Magdalena Gaca z córką w Toruniu, fot. Mikołaj Kuras

Magdalena Gaca z córką w Toruniu, fot. Mikołaj Kuras

 

Uczestniczyłyśmy z córką w grze miejskiej polegającej na wykonaniu czterech zadań w poszukiwaniu odpowiedzi na zagadki na temat historii Torunia. Nieskromnie muszę dodać, że wygrałyśmy i zdobyłyśmy główną nagrodę, którą była torba przepysznych toruńskich pieników. Na zakończenie z okien autokaru podziwialiśmy miasto, a pani Ania opowiadała o nim ciekawostki.

 

Co pani sądzi o naszej akcję bydgosko-toruńskiej wymiany sąsiedzkiej?

 

Dziękuję organizatorom wycieczki za tak mile spędzony czas. O tym, że był to udany wyjazd świadczyły uśmiechy i zadowolenie wszystkich uczestników i gromkie oklaski dla pani Ani. Aż żal było się rozstawać.

 

Mam nadzieję, że tego typu akcję będą organizowane częściej. Toruń jest tak urokliwym miastem, a jeden dzień to stanowczo za mało żeby nasycić się jego pięknem.

TREŚĆ ZADANIA 1: Popraw w zapisach fragment, który zaczyna się od wiersza zawierającego "pose: elev=16.8 azim=301.7", a kończy na wierszu zawierającym "Dot at: (203, 303)": zamień "dist" na "odległość", resztę zostaw bez zmian i podaj tylko te wiersze.
Tekst i zapisy nie mają ze sobą żadnego związku.

MATERIAŁ DO ĆWICZENIA:
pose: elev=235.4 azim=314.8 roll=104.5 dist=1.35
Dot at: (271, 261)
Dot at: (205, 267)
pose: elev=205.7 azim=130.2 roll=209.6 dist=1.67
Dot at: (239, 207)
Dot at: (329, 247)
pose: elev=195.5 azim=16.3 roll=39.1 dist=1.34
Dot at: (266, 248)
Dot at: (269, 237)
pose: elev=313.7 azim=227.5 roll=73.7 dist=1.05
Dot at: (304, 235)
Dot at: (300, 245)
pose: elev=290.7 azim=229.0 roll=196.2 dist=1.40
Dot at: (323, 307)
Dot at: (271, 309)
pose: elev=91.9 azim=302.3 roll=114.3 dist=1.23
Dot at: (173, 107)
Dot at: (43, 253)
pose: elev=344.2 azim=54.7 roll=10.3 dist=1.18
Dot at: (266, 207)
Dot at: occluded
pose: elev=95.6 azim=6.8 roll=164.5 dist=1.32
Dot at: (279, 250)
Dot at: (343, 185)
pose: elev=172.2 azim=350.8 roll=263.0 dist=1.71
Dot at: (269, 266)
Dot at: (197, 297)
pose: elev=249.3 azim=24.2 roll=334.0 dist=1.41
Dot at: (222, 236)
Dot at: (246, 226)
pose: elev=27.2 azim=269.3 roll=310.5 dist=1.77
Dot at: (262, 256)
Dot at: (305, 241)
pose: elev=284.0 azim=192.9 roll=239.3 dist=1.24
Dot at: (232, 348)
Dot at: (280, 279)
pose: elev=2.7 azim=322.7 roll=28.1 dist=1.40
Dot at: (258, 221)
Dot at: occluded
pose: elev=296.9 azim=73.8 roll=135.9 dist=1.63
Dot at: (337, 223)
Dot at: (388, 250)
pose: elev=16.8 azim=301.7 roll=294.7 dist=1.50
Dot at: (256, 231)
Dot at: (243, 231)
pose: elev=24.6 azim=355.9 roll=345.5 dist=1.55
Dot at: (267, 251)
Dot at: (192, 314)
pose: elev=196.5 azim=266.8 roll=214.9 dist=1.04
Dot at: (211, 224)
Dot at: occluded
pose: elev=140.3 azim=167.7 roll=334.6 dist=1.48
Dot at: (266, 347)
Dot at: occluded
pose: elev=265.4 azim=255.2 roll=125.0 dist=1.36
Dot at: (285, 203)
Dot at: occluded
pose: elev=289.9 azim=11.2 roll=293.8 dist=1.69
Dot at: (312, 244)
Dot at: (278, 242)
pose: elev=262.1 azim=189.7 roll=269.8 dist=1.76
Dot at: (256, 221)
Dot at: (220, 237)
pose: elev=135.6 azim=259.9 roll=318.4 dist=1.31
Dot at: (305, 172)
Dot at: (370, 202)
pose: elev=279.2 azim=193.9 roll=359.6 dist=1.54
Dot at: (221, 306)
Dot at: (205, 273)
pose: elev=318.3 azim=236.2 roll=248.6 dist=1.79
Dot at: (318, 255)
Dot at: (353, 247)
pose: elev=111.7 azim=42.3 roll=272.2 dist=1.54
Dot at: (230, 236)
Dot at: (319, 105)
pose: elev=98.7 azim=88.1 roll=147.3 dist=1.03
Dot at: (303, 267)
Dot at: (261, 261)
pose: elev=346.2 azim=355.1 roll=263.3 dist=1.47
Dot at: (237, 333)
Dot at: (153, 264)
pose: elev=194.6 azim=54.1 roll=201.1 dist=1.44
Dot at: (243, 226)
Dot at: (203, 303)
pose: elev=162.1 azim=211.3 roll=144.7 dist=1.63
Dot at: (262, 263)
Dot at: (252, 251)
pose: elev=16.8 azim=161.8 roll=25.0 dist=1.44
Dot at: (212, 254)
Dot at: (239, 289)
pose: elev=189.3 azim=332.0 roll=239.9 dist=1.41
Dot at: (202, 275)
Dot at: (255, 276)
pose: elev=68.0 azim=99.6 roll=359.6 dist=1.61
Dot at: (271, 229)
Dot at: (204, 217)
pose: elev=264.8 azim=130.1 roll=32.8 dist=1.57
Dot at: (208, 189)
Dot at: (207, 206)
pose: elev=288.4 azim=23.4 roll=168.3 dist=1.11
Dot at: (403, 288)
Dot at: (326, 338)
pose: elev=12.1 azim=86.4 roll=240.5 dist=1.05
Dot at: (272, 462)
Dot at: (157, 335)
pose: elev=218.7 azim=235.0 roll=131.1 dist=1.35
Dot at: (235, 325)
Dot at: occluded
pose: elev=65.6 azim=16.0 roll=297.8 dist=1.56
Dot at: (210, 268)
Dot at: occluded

TREŚĆ ZADANIA 2: Przepisz dokładnie fragment tekstu o wycieczce do Torunia, który zaczyna się od słów "Co pani sądzi", a kończy na "się jego pięknem.".

TWOJA ODPOWIEDŹ 1:
pose: elev=16.8 azim=301.7 roll=294.7 odległość=1.50
Dot at: (256, 231)
Dot at: (243, 231)
pose: elev=24.6 azim=355.9 roll=345.5 odległość=1.55
Dot at: (267, 251)
Dot at: (192, 314)
pose: elev=196.5 azim=266.8 roll=214.9 odległość=1.04
Dot at: (211, 224)
Dot at: occluded
pose: elev=140.3 azim=167.7 roll=334.6 odległość=1.48
Dot at: (266, 347)
Dot at: occluded
pose: elev=265.4 azim=255.2 roll=125.0 odległość=1.36
Dot at: (285, 203)
Dot at: occluded
pose: elev=289.9 azim=11.2 roll=293.8 odległość=1.69
Dot at: (312, 244)
Dot at: (278, 242)
pose: elev=262.1 azim=189.7 roll=269.8 odległość=1.76
Dot at: (256, 221)
Dot at: (220, 237)
pose: elev=135.6 azim=259.9 roll=318.4 odległość=1.31
Dot at: (305, 172)
Dot at: (370, 202)
pose: elev=279.2 azim=193.9 roll=359.6 odległość=1.54
Dot at: (221, 306)
Dot at: (205, 273)
pose: elev=318.3 azim=236.2 roll=248.6 odległość=1.79
Dot at: (318, 255)
Dot at: (353, 247)
pose: elev=111.7 azim=42.3 roll=272.2 odległość=1.54
Dot at: (230, 236)
Dot at: (319, 105)
pose: elev=98.7 azim=88.1 roll=147.3 odległość=1.03
Dot at: (303, 267)
Dot at: (261, 261)
pose: elev=346.2 azim=355.1 roll=263.3 odległość=1.47
Dot at: (237, 333)
Dot at: (153, 264)
pose: elev=194.6 azim=54.1 roll=201.1 odległość=1.44
Dot at: (243, 226)
Dot at: (203, 303)

TWOJA ODPOWIEDŹ 2:
Co pani sądzi o naszej akcję bydgosko-toruńskiej wymiany sąsiedzkiej?

 

Dziękuję organizatorom wycieczki za tak mile spędzony czas. O tym, że był to udany wyjazd świadczyły uśmiechy i zadowolenie wszystkich uczestników i gromkie oklaski dla pani Ani. Aż żal było się rozstawać.

 

Mam nadzieję, że tego typu akcję będą organizowane częściej. Toruń jest tak urokliwym miastem, a jeden dzień to stanowczo za mało żeby nasycić się jego pięknem.